Willoughby cites Grayson v. State (1992), Ind. App., 593 N.E.2d 1200, for the proposition that he is entitled to the credit for time spent confined in Hamilton County and if Hamilton County did not sentence him on the criminal recklessness conviction and credit his sentence for that confinement period, then the Marion County court must do so. We do not agree. In Grayson, the trial court sentenced Grayson for a crime committed while on probation. The trial court did not give Grayson any pretrial confinement credit because it did not know if Grayson's probation had been revoked and if credit for the confinement had been applied to that sentence, apparently concerned that Grayson not be allowed double credit. Ind. Code 35-50-1-2 provides that if, after being arrested for one crime, a person commits another crime before the date the person is discharged from probation for the first crime, then the terms of imprisonment for the crimes must be served consecutively.
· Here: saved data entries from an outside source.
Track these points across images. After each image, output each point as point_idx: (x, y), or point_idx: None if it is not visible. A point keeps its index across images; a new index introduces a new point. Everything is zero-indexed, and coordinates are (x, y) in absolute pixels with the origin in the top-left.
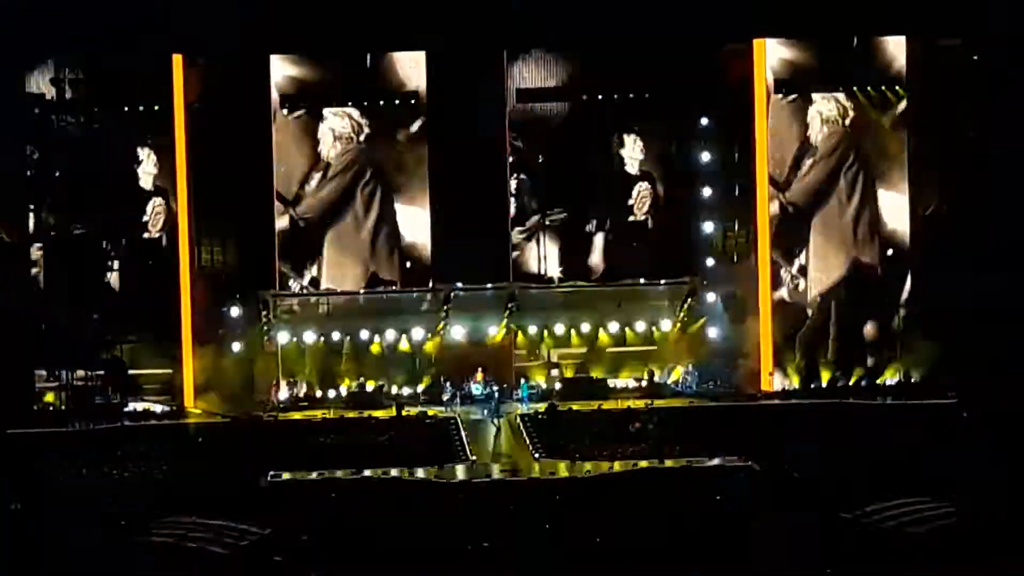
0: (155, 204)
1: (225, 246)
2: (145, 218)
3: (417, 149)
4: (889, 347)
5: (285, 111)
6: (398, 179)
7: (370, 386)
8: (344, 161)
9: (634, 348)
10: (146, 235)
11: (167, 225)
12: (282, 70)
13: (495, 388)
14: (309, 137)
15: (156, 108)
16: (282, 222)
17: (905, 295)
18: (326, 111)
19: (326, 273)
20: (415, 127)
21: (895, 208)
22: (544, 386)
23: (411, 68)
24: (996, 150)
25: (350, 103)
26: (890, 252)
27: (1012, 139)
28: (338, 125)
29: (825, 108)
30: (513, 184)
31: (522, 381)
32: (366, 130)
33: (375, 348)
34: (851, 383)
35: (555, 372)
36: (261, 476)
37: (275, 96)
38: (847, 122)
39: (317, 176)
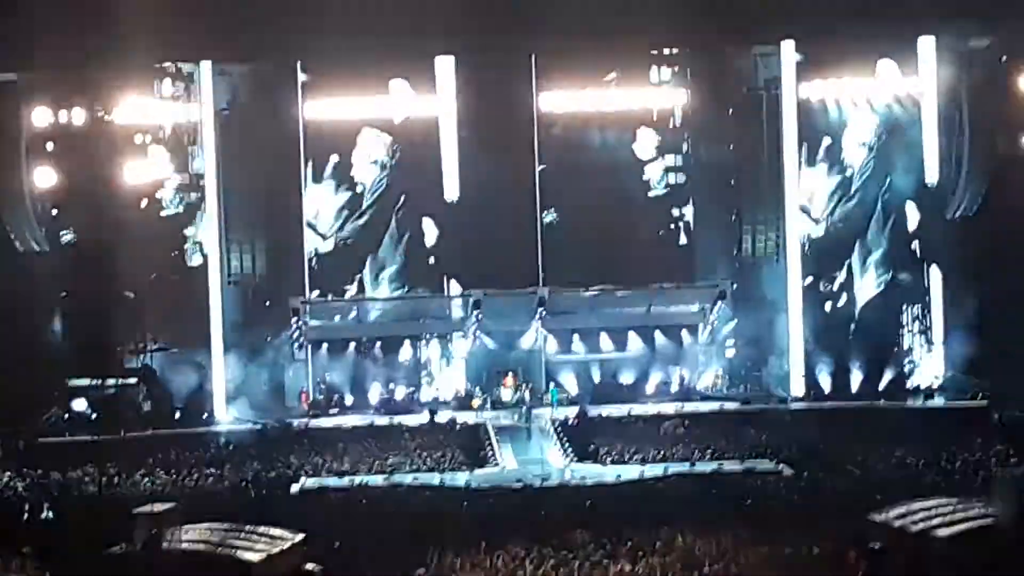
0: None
1: (255, 255)
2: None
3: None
4: (921, 351)
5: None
6: (427, 188)
7: (400, 392)
8: (381, 186)
9: (665, 352)
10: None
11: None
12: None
13: (526, 393)
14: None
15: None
16: (327, 245)
17: (938, 300)
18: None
19: (368, 288)
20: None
21: (925, 212)
22: (575, 391)
23: (439, 77)
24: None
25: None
26: (922, 258)
27: None
28: (373, 150)
29: (859, 132)
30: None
31: (551, 386)
32: (398, 154)
33: (405, 354)
34: (882, 387)
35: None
36: (293, 483)
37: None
38: (879, 143)
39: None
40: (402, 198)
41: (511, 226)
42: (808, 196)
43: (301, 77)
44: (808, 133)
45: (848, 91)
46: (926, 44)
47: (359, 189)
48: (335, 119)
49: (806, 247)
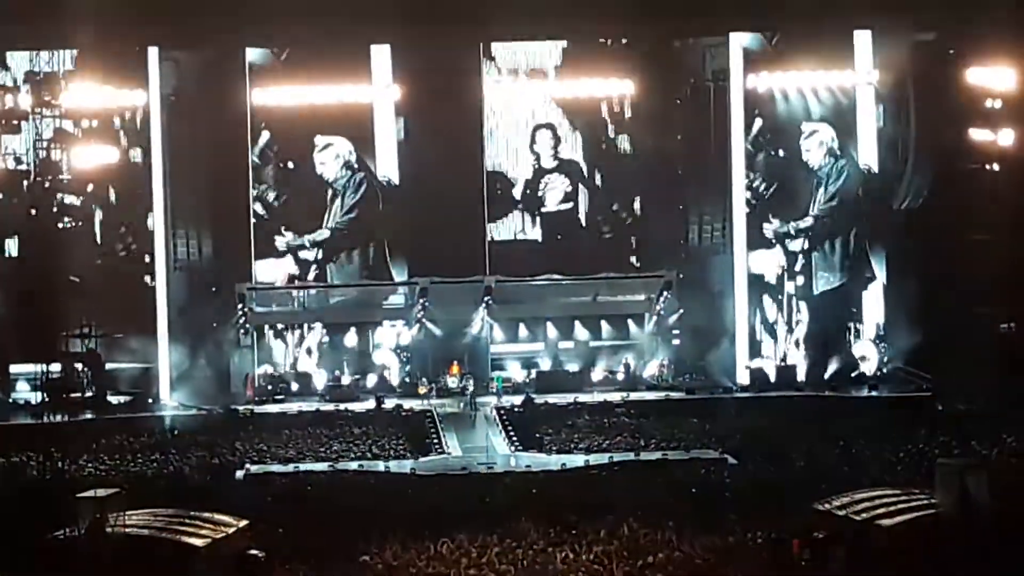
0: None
1: (201, 239)
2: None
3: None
4: (866, 342)
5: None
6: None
7: (346, 379)
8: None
9: (610, 341)
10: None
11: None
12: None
13: (470, 381)
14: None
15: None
16: (324, 233)
17: (883, 291)
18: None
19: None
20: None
21: (871, 203)
22: (520, 379)
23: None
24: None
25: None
26: (868, 249)
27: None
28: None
29: (823, 136)
30: None
31: (496, 374)
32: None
33: (351, 341)
34: (827, 376)
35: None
36: (237, 469)
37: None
38: (826, 134)
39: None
40: (348, 185)
41: (457, 214)
42: (755, 188)
43: (250, 57)
44: (755, 123)
45: (797, 82)
46: (869, 37)
47: (306, 175)
48: (285, 105)
49: (753, 238)
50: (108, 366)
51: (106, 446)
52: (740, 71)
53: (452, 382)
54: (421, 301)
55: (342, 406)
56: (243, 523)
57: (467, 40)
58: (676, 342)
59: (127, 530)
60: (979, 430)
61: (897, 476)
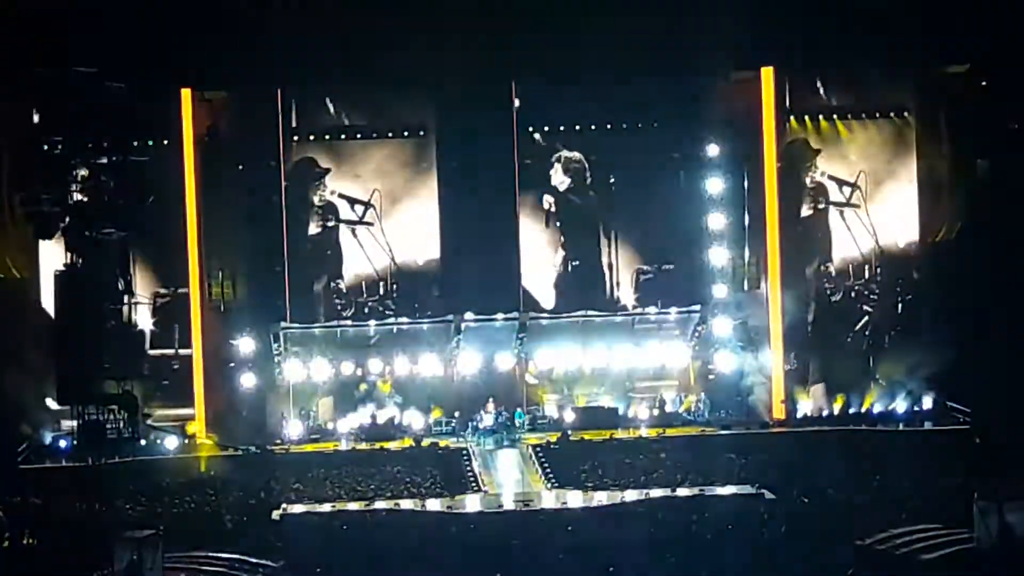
0: None
1: (235, 280)
2: None
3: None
4: (901, 375)
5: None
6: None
7: (382, 418)
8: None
9: (646, 377)
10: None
11: None
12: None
13: (507, 418)
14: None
15: (165, 142)
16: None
17: (919, 324)
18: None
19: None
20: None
21: (906, 237)
22: (555, 415)
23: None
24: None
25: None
26: (901, 281)
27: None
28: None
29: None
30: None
31: (518, 410)
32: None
33: (386, 380)
34: (863, 410)
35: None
36: (273, 509)
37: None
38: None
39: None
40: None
41: (491, 252)
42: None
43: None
44: (790, 160)
45: (831, 117)
46: (904, 72)
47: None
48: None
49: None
50: (144, 407)
51: (143, 487)
52: (773, 105)
53: (488, 419)
54: (456, 339)
55: (378, 444)
56: (280, 563)
57: (500, 87)
58: (712, 377)
59: (165, 571)
60: (1018, 463)
61: (935, 510)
Noting that when a defendant is given consecutive sentences, the defendant is entitled to credit against only the aggregate sentence, citing Lanham v. State (1989), Ind. App., 540 N.E.2d 612, trans. denied, the court in Grayson remanded to the trial court with instructions to make the appropriate determinations with respect to the probation revocation sentence and any credit given and to credit Grayson's sentence accordingly.

The court in Grayson erroneously relied on Lanham in reaching its conclusion. In Lanham, the trial court imposed sentences on the two counts the defendant was convicted of and ordered the sentences to run consecutively. Pretrial confinement credit was applied only to one sentence. This was affirmed on appeal, following the rule that states: "where a defendant is confined during the same time period for multiple offenses for which he is convicted and sentenced to consecutive terms, credit is applied against the aggregate sentence." Id. at 613. We agree with this rule of law, but do not agree it is applicable in a situation where one court is imposing a sentence that may have to run consecutive to a sentence imposed on an unrelated charge, as was the situation in Grayson and here. This is so because credit is to be applied for confinement time that is a result of the charge for which the defendant is being sentenced. In essence, each court is responsible only for crediting time in confinement as a result of the charge for which that court is sentencing the defendant. *603 We decline to follow the language in Grayson that suggests otherwise.

AFFIRMED.

SHARPNACK, C.J., and FRIEDLANDER, J., concur.